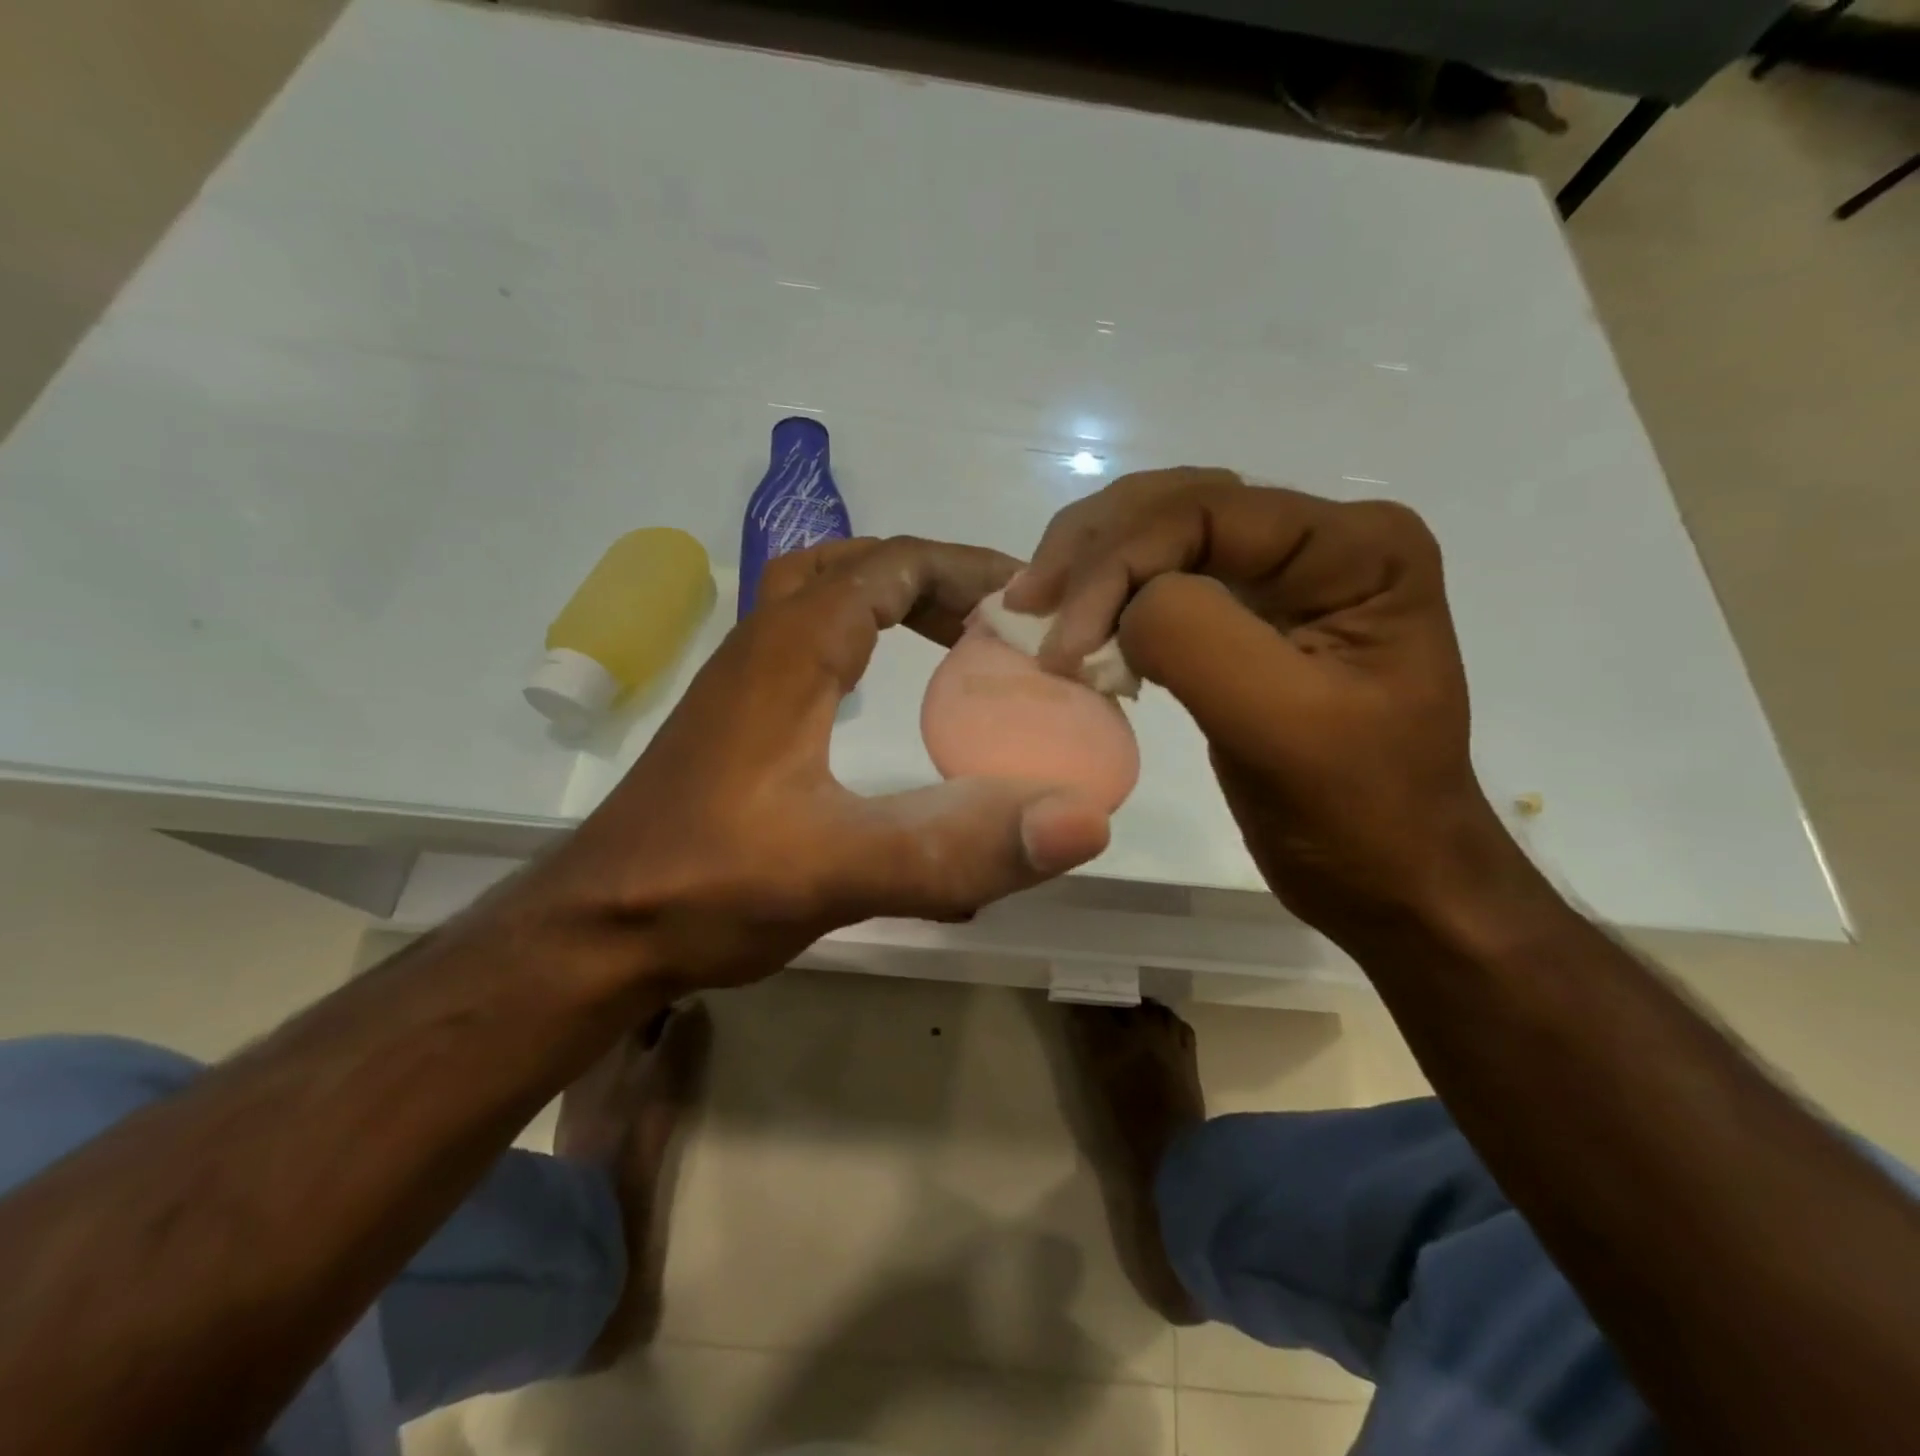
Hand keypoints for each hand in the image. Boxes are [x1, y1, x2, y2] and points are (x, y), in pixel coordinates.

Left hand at [530, 536, 1112, 992]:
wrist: (593, 931)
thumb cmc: (706, 888)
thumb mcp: (839, 871)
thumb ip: (958, 849)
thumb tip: (1084, 823)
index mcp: (791, 652)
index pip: (890, 566)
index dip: (966, 568)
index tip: (1029, 599)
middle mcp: (762, 647)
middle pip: (854, 567)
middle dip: (932, 577)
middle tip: (995, 620)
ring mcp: (741, 682)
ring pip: (821, 599)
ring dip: (890, 600)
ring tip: (952, 641)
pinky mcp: (734, 719)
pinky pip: (805, 644)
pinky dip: (857, 639)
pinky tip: (878, 692)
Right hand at [1006, 468, 1531, 936]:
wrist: (1392, 877)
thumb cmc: (1355, 815)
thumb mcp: (1282, 726)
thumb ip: (1195, 638)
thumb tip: (1119, 604)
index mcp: (1357, 546)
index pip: (1209, 511)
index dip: (1119, 562)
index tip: (1061, 643)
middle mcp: (1323, 539)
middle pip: (1180, 505)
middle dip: (1094, 548)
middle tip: (1026, 602)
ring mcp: (1288, 576)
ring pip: (1165, 534)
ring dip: (1093, 565)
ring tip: (1037, 609)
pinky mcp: (1253, 618)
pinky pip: (1168, 582)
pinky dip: (1112, 597)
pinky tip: (1079, 628)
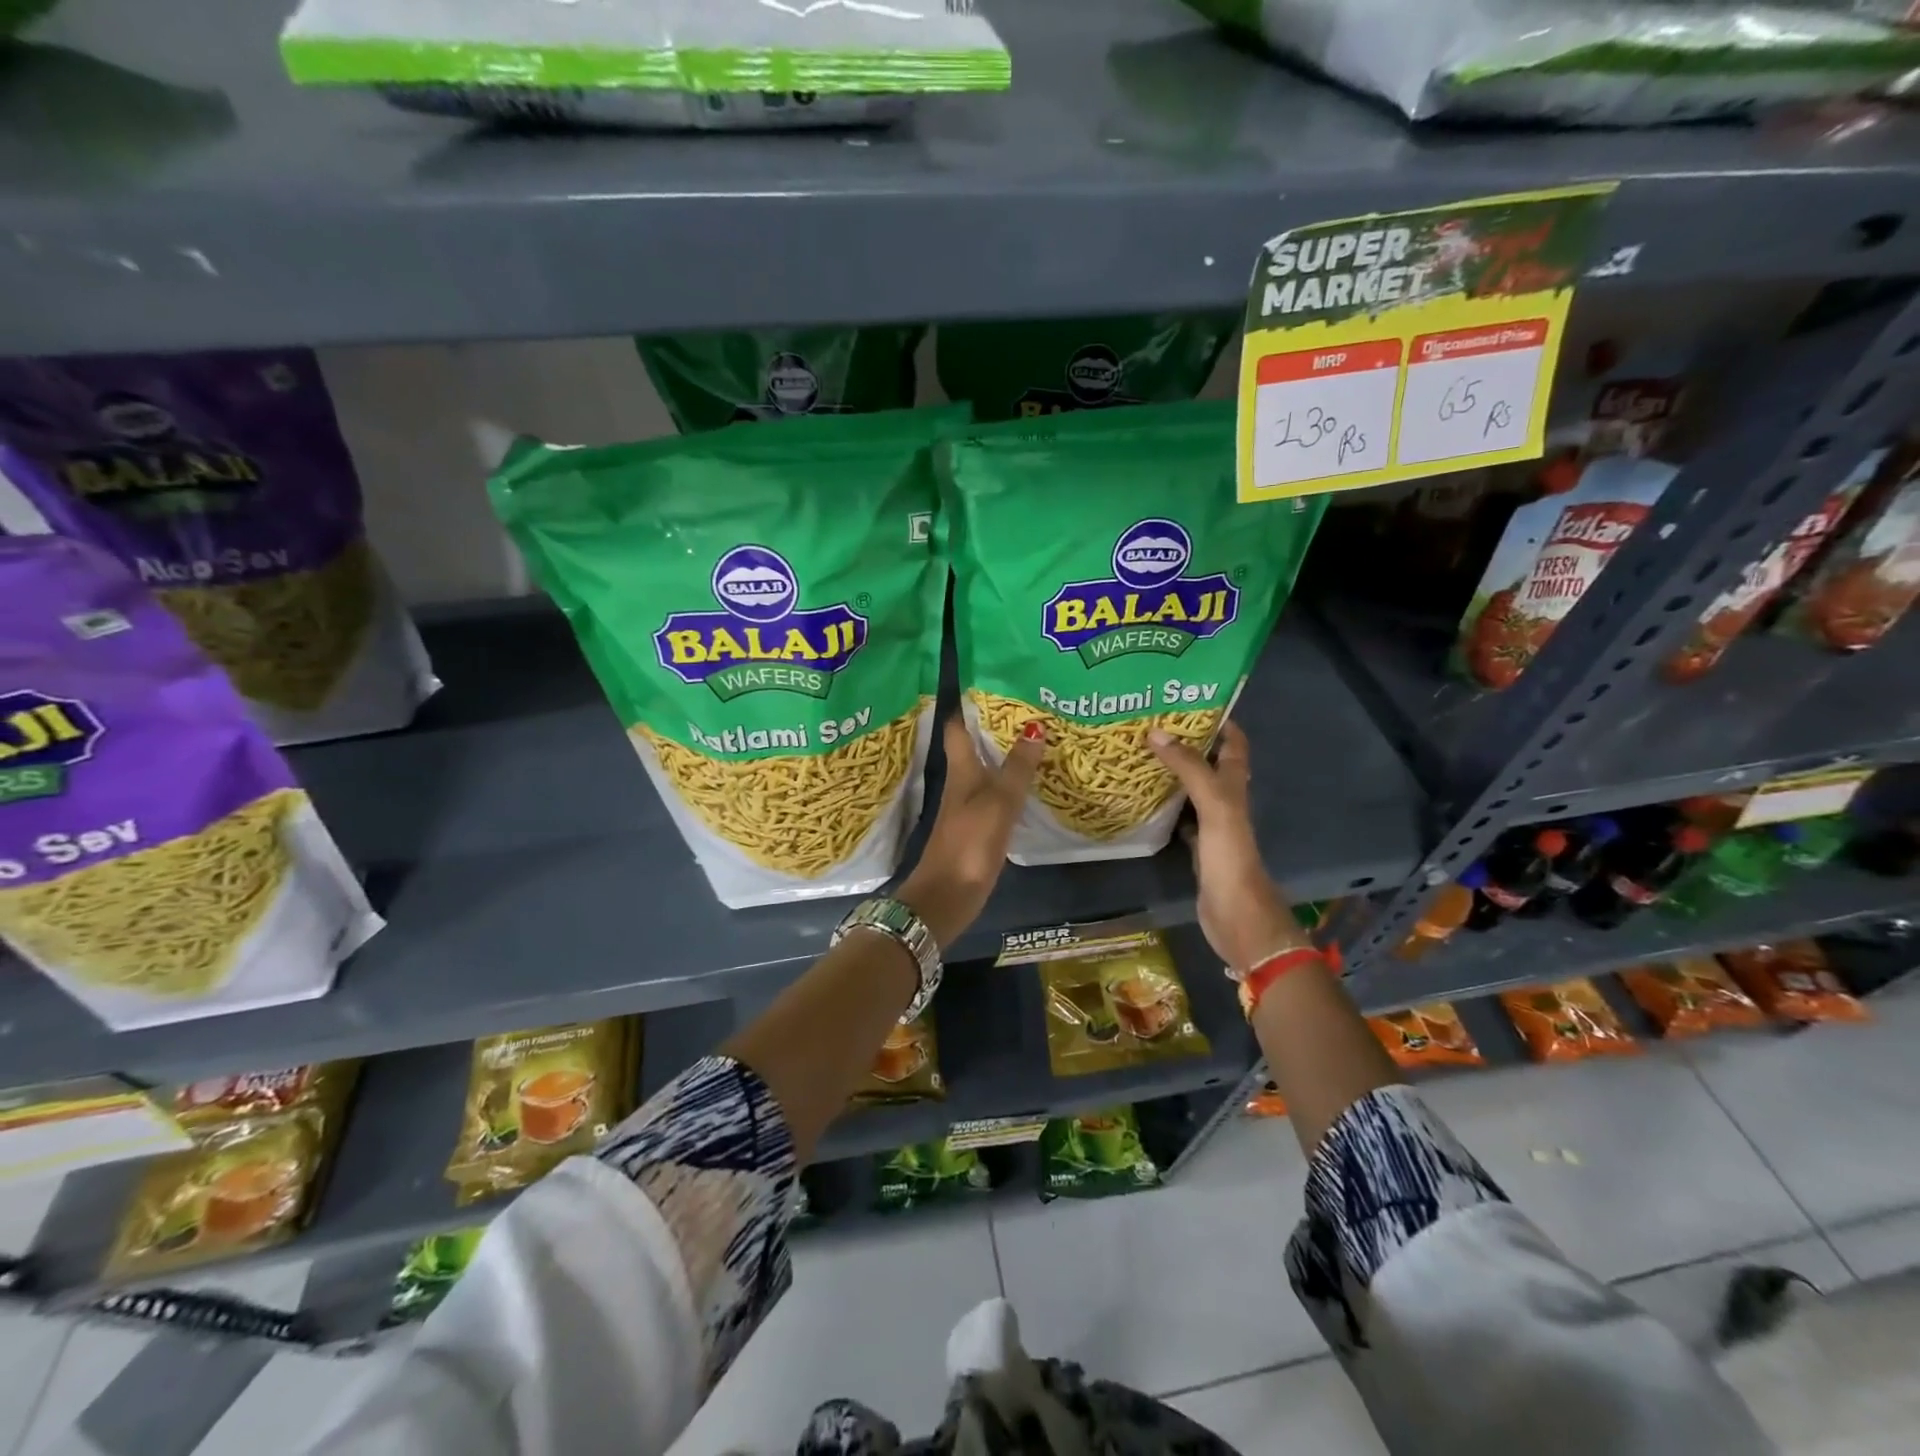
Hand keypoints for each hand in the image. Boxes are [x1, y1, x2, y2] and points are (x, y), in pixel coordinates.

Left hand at [897, 715, 1044, 948]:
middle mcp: (961, 782)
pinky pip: (995, 793)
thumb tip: (1034, 726)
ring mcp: (968, 805)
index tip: (991, 681)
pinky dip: (1010, 781)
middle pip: (974, 745)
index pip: (958, 726)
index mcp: (960, 770)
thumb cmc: (968, 844)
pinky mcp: (977, 826)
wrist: (945, 897)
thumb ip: (1016, 768)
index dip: (969, 703)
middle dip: (995, 725)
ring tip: (1037, 735)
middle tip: (1028, 704)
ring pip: (986, 768)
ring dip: (1005, 753)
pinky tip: (1030, 781)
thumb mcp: (997, 804)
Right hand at [1149, 721, 1303, 974]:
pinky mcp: (1198, 847)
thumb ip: (1189, 769)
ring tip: (1140, 753)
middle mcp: (1227, 800)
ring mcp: (1213, 825)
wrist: (1237, 915)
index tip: (1187, 700)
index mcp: (1236, 786)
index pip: (1234, 743)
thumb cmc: (1231, 856)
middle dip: (1187, 742)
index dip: (1218, 720)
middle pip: (1210, 763)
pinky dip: (1165, 805)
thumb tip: (1156, 732)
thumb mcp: (1214, 804)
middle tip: (1151, 724)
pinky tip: (1142, 799)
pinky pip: (1180, 817)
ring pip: (1192, 789)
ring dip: (1173, 772)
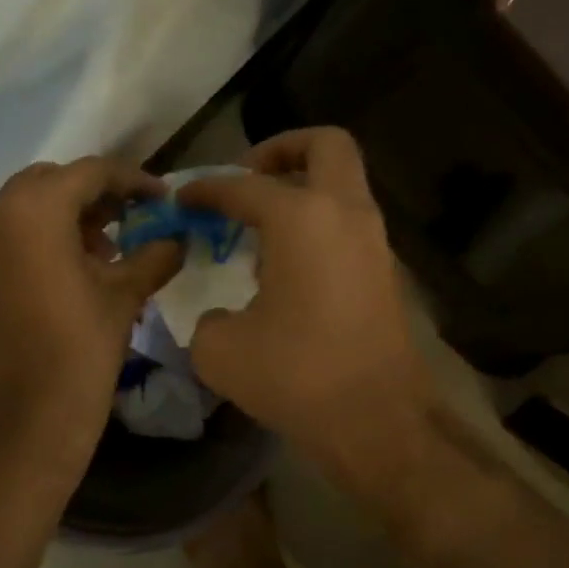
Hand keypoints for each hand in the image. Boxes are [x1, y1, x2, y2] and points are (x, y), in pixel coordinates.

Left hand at [0, 158, 181, 474]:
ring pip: (29, 208)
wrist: (29, 418)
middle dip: (96, 196)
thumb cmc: (81, 349)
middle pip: (54, 183)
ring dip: (69, 216)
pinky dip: (44, 238)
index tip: (162, 197)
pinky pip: (12, 235)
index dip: (132, 180)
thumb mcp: (125, 295)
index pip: (90, 172)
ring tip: (108, 249)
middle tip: (134, 219)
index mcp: (33, 209)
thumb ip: (154, 255)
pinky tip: (75, 268)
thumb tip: (177, 239)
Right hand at [177, 129, 435, 474]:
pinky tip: (287, 266)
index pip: (244, 186)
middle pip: (325, 146)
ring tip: (260, 228)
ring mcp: (374, 241)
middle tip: (247, 178)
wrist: (377, 421)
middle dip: (282, 149)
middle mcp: (345, 214)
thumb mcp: (221, 350)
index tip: (182, 198)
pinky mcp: (385, 272)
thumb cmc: (296, 376)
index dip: (206, 188)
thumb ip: (208, 318)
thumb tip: (221, 316)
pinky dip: (318, 224)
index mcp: (302, 218)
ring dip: (303, 189)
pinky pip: (348, 223)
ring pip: (343, 185)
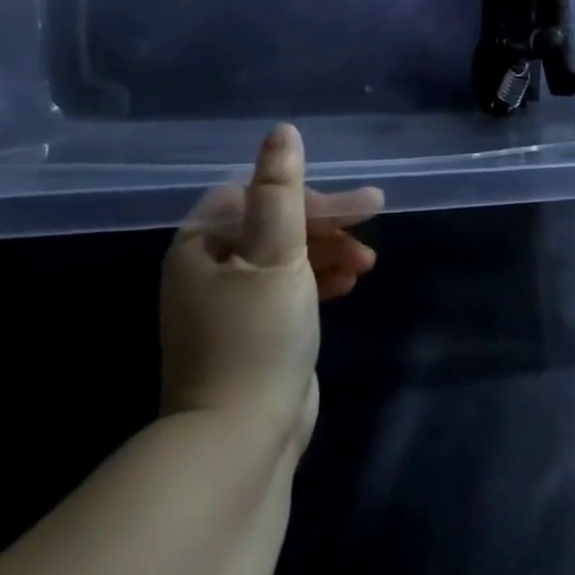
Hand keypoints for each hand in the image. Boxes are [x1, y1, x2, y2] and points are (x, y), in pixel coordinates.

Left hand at [158, 124, 381, 443]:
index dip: (311, 196)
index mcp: (202, 244)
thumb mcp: (276, 253)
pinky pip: (289, 288)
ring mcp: (231, 304)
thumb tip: (282, 131)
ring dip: (329, 251)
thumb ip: (281, 190)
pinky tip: (350, 285)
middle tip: (372, 225)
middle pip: (276, 224)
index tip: (355, 207)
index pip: (261, 196)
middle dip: (327, 225)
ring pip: (287, 256)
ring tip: (366, 264)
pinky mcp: (254, 332)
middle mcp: (210, 268)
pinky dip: (319, 280)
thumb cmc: (256, 336)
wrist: (240, 443)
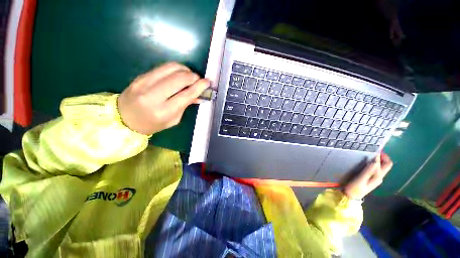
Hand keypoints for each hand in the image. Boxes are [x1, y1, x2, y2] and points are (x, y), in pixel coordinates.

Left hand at [117, 62, 208, 134]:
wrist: (124, 118)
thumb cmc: (152, 123)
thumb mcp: (173, 119)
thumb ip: (186, 105)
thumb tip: (198, 95)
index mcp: (164, 111)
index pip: (186, 94)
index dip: (200, 86)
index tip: (207, 82)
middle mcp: (153, 95)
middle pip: (180, 78)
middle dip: (193, 76)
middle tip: (198, 80)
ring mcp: (145, 83)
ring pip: (171, 68)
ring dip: (185, 70)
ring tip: (189, 76)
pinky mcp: (141, 76)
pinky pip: (163, 67)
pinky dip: (175, 68)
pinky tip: (179, 74)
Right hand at [343, 153, 392, 199]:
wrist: (350, 197)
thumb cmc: (355, 188)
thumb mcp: (361, 179)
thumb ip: (369, 170)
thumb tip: (376, 159)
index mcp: (378, 177)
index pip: (386, 164)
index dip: (383, 156)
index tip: (375, 148)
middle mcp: (379, 177)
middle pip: (386, 165)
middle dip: (382, 157)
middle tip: (373, 150)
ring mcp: (374, 178)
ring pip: (380, 167)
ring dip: (377, 160)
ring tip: (368, 154)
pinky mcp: (369, 178)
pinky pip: (374, 169)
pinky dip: (372, 163)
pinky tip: (365, 161)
::::
- _TASK DETAILS_
In your copy of the entries above, keep the text exact and leave out the pictures.

- _SOLUTION FOR THIS EXERCISE_
Hand keypoints for each hand in the image. Boxes are [x1, y1, x2, y2] and points are (x, y), in pixel coordinates.

Left hand at [530, 536, 1112, 992]:
wrist: (593, 931)
thumb cmc: (706, 888)
thumb mcp: (839, 871)
thumb ip: (958, 849)
thumb tip: (1084, 823)
index mcp: (791, 652)
index pip: (890, 566)
index dip: (966, 568)
index tip: (1029, 599)
middle mcp: (762, 647)
middle pip: (854, 567)
middle dip: (932, 577)
middle tip: (995, 620)
ring mcp: (741, 682)
ring pip: (821, 599)
ring dip: (890, 600)
ring tip: (952, 641)
pinky mcp: (734, 719)
pinky pip: (805, 644)
pinky dip: (857, 639)
pinky tip: (878, 692)
Right hand at [1006, 468, 1531, 936]:
wrist: (1392, 877)
thumb cmc: (1355, 815)
thumb mcp: (1282, 726)
thumb ip: (1195, 638)
thumb tip: (1119, 604)
index mcp: (1357, 546)
index pip: (1209, 511)
index dip: (1119, 562)
index tip: (1061, 643)
middle mcp: (1323, 539)
middle pip: (1180, 505)
middle dip: (1094, 548)
middle tip: (1026, 602)
ring mcp: (1288, 576)
ring pip: (1165, 534)
ring dip: (1093, 565)
ring tip: (1037, 609)
pinky mcp: (1253, 618)
pinky pip: (1168, 582)
pinky dip: (1112, 597)
pinky tip: (1079, 628)
Hand keypoints for each hand in the image. Boxes are [x1, y1, x2, y2] and points are (x, y), in pixel coordinates.

Left hand at [897, 715, 1044, 948]:
middle mcp: (961, 782)
pinky pip: (995, 793)
thumb tip: (1034, 726)
ring mcp: (968, 805)
index tip: (991, 681)
pinky dip: (1010, 781)
middle pip: (974, 745)
index pip: (958, 726)
index mcp: (960, 770)
thumb cmc: (968, 844)
pinky mcp: (977, 826)
wrist: (945, 897)
thumb ip: (1016, 768)
index dip: (969, 703)
middle dip: (995, 725)
ring tip: (1037, 735)
middle tip: (1028, 704)
ring pip: (986, 768)
ring dip: (1005, 753)
pinky tip: (1030, 781)
thumb mcp: (997, 804)
Right hand at [1149, 721, 1303, 974]:
pinky mcp: (1198, 847)
thumb ip: (1189, 769)
ring tip: (1140, 753)
middle mcp: (1227, 800)
ring mcp: (1213, 825)
wrist: (1237, 915)
index tip: (1187, 700)
index mcp: (1236, 786)
index pip: (1234, 743)
thumb cmc: (1231, 856)
middle dip: (1187, 742)
index dip: (1218, 720)
middle pip: (1210, 763)
pinky dip: (1165, 805)
thumb tip: (1156, 732)
thumb mcp: (1214, 804)
middle tip: (1151, 724)
pinky tip: (1142, 799)
pinky pip: (1180, 817)
ring pip: (1192, 789)
ring dip: (1173, 772)
Hand keypoints for each hand in the image. Boxes are [x1, y1, x2, y2] and points are (x, y), in pixel coordinates.

Left hand at [0, 158, 181, 474]:
ring pip: (29, 208)
wrist: (29, 418)
middle dip: (96, 196)
thumb cmc: (81, 349)
middle pip: (54, 183)
ring dip: (69, 216)
pinky dip: (44, 238)
index tip: (162, 197)
pinky pip: (12, 235)
index dip: (132, 180)
thumb mcp: (125, 295)
index pip: (90, 172)
ring tip: (108, 249)
middle tip: (134, 219)
index mcp: (33, 209)
thumb ip: (154, 255)
pinky tip: (75, 268)
thumb tip: (177, 239)
Right hand at [177, 129, 435, 474]:
pinky tip: (287, 266)
index pip: (244, 186)
middle pip: (325, 146)
ring tip: (260, 228)
ring mcp: (374, 241)
middle tip: (247, 178)
wrist: (377, 421)
middle dip: (282, 149)
middle mcp: (345, 214)
thumb mcp: (221, 350)
index tip: (182, 198)
pinky mcp: (385, 272)
thumb cmc: (296, 376)
index dip: (206, 188)
thumb ip: (208, 318)
thumb tip: (221, 316)
pinky dip: (318, 224)
index mcp: (302, 218)
ring dip: (303, 189)
pinky pip: (348, 223)
ring pip: (343, 185)
Hand keypoints for each hand in the image. Boxes are [x1, y1, x2, y2] and points are (x, y), in pixel coordinates.

Left hand at [158, 124, 381, 443]:
index dip: (311, 196)
index mcp: (202, 244)
thumb mcp: (276, 253)
pinky pip: (289, 288)
ring mcp: (231, 304)
thumb tip: (282, 131)
ring dip: (329, 251)
thumb ip: (281, 190)
pinky tip: (350, 285)
middle tip: (372, 225)
middle pip: (276, 224)
index tip: (355, 207)
index pip: (261, 196)
middle dip: (327, 225)
ring pip: (287, 256)
ring tip: (366, 264)
pinky mcp: (254, 332)
middle mcp: (210, 268)
pinky dip: (319, 280)
thumb cmc: (256, 336)
wrist: (240, 443)
Hand keypoints for each hand in the image. Boxes are [x1, y1, x2, y2] and points are (x, y), in pixel coordinates.

Left hand at [117, 62, 208, 134]:
wrist: (124, 118)
thumb cmc: (152, 123)
thumb mcp: (173, 119)
thumb ip: (186, 105)
thumb tip: (198, 95)
index mcp: (164, 111)
index pip: (186, 94)
index dip: (200, 86)
index tip: (207, 82)
middle mcp: (153, 95)
middle pip: (180, 78)
middle dip: (193, 76)
middle tip: (198, 80)
ring mcp: (145, 83)
ring pip: (171, 68)
ring dip: (185, 70)
ring tip: (189, 76)
pinky mcp: (141, 76)
pinky pip: (163, 67)
pinky dip: (175, 68)
pinky tip: (179, 74)
Right hand at [343, 153, 392, 199]:
wrist: (350, 197)
thumb cmc: (355, 188)
thumb mcp: (361, 179)
thumb ip: (369, 170)
thumb tip: (376, 159)
index mcp: (378, 177)
index pip: (386, 164)
index dip: (383, 156)
index tip: (375, 148)
middle mcp: (379, 177)
middle pip: (386, 165)
middle dip: (382, 157)
middle tip: (373, 150)
ring mcp: (374, 178)
ring pip: (380, 167)
ring dip: (377, 160)
ring tip: (368, 154)
pinky mcp: (369, 178)
pinky pip: (374, 169)
pinky dip: (372, 163)
pinky tip: (365, 161)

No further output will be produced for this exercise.